Dağın her tarafında sürekli çoğalarak açılan maden ocaklarında patlatılan dinamitlerin, kayaların altındaki prehistorik pek çok kaya resmini tahrip ettiği öne sürülüyor. Bilim insanlarınca dünyada eşi benzeri olmadığı söylenen kaya resimlerinin geleceği tehdit altına girdi. Kaya resimleri ile ilgili çalışma yapan Alman bilim insanı Dr. Anneliese Peschlow, Berlin Alman Arkeoloji Enstitüsü ile Kuşadası Ekosistemi Koruma ve Doğasevenler Derneği (EKODOSD), bir yandan kaya resimlerinin bulunduğu Beşparmak Dağları’nın ‘UNESCO Dünya Kültürel ve Doğal Miras Aday Listesi’ne alınması için müracaat ederken, bir yandan da dağın etrafındaki maden ocaklarının kapatılması için Kültür ve Turizm Bakanlığı olmak üzere, tüm kurum ve kuruluşları, sivil toplum kuruluşlarını ve duyarlı insanları göreve çağırdı. EKODOSD Başkanı Bahattin Sürücü, “Bu dağlarda maden kamyonları değil, kaya resimlerini görmek için gelen eko-turistleri taşıyan tur otobüsleri dolaşmalıdır” dedi.
Beşparmak Dağları’nda Koçarlı İlçesi’nin Bağarcık Köyü’nden başlamak üzere, Söke’nin Karakaya ve Köprüalan köylerine kadar uzayan coğrafyada bulunan 8 bin yıllık kaya resimleri, büyük bir tehlike altına girdi. Dağın her tarafında sürekli çoğalarak açılan maden ocaklarında patlatılan dinamitler, bu önemli tarihsel mirasın en büyük düşmanı haline geldi. Açılan maden ocakları Beşparmak Dağları’nın benzersiz doğal peyzajını tahrip etmekle kalmayıp, tespit edilen kaya resimlerini tehdit ediyor ve dinamitlerle patlatılan kayaların altında bulunan resimlerin yok olmasına neden oluyor. Yanı başındaki Bafa ve Azap gölleriyle bütünleşerek, tarih öncesi dönemden günümüze kadar birçok uygarlıklara ev sahipliği yapan, eşsiz ve benzersiz güzelliklerle dolu önemli bir doğa ve tarih alanı olan, güneyi Muğla, kuzeyi Aydın sınırları içinde kalan Beşparmak Dağları’nın zirvesindeki Tekerlek Dağ’da bulunan Prehistorik taş kültü (Hava ve Yağmur Tanrısının evi), dağın her yönünden görülen muhteşem siluetiyle ilgi çekmektedir.

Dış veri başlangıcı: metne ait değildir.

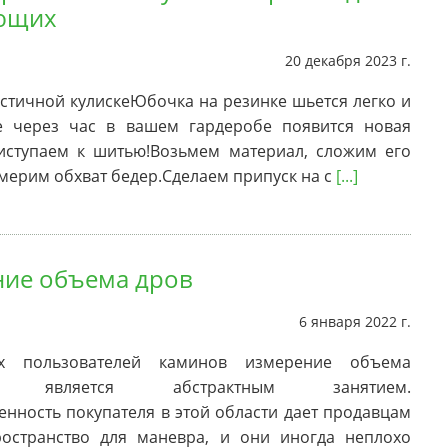
ющих
20 декабря 2023 г.
стичной кулискеЮбочка на резинке шьется легко и
е через час в вашем гардеробе появится новая
иступаем к шитью!Возьмем материал, сложим его
ерим обхват бедер.Сделаем припуск на с
[...]
ие объема дров
6 января 2022 г.
х пользователей каминов измерение объема
ны является абстрактным занятием.
нность покупателя в этой области дает продавцам
остранство для маневра, и они иногда неплохо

Antik Dönem’deki adı Latmos olan Beşparmak Dağları her tarafını kaplayan insanlığın izleri Neolitik dönemden, Osmanlı dönemine kadar uzanıyor. Anadolu’nun kutsal dağlarından biri olan Beşparmak Dağları’nda, Neolitik Çağ’dan beri Anadolu Hava Tanrısına ve yerel bir dağ tanrısına birlikte tapınıldığı biliniyor. Antik çağlardaki adı Latmos olan Beşparmak dağlarında binlerce yıldır yaşayan insanların tarih boyunca kurdukları yerleşimlerdeki mimari yapıların hepsi, dağın doğal yapısıyla barışık bir şekilde inşa edilmiş. Yapılar inşa edilirken, doğa tahrip edilmeden çevreye uyumlu bir şekilde devasa boyutlardaki kayalıklarından faydalanılmıştır.

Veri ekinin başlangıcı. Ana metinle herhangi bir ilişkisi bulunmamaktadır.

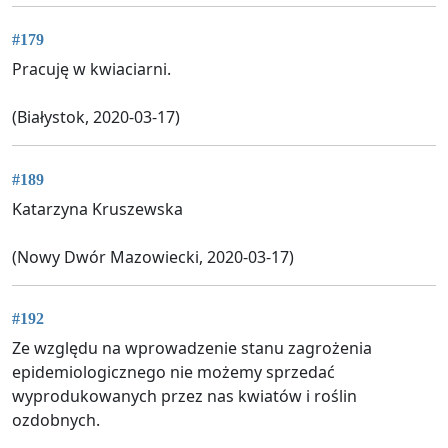
#179
Pracuję w kwiaciarni.
(Białystok, 2020-03-17)
#189
Katarzyna Kruszewska
(Nowy Dwór Mazowiecki, 2020-03-17)
#192
Ze względu na wprowadzenie stanu zagrożenia
epidemiologicznego nie możemy sprzedać
wyprodukowanych przez nas kwiatów i roślin
ozdobnych.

Beşparmak Dağları’ndaki arkeolojik bulguların en önemlileri, Batı Anadolu’da yüzyılın buluşu olarak adlandırılan prehistorik kaya resimleridir. Kültür ve Turizm Bakanlığı’nın izni ile Berlin Alman Arkeoloji Enstitüsü resimlerle ilgili çalışmalarını sürdürüyor. EKODOSD’un onursal üyesi olan ve resimleri bulan Dr. Anneliese Peschlow, tüm gayretiyle kaya resimlerinin korunması ve tanıtılması için bıkmadan, usanmadan çalışmalarını her yıl sürdürmeye devam etmektedir.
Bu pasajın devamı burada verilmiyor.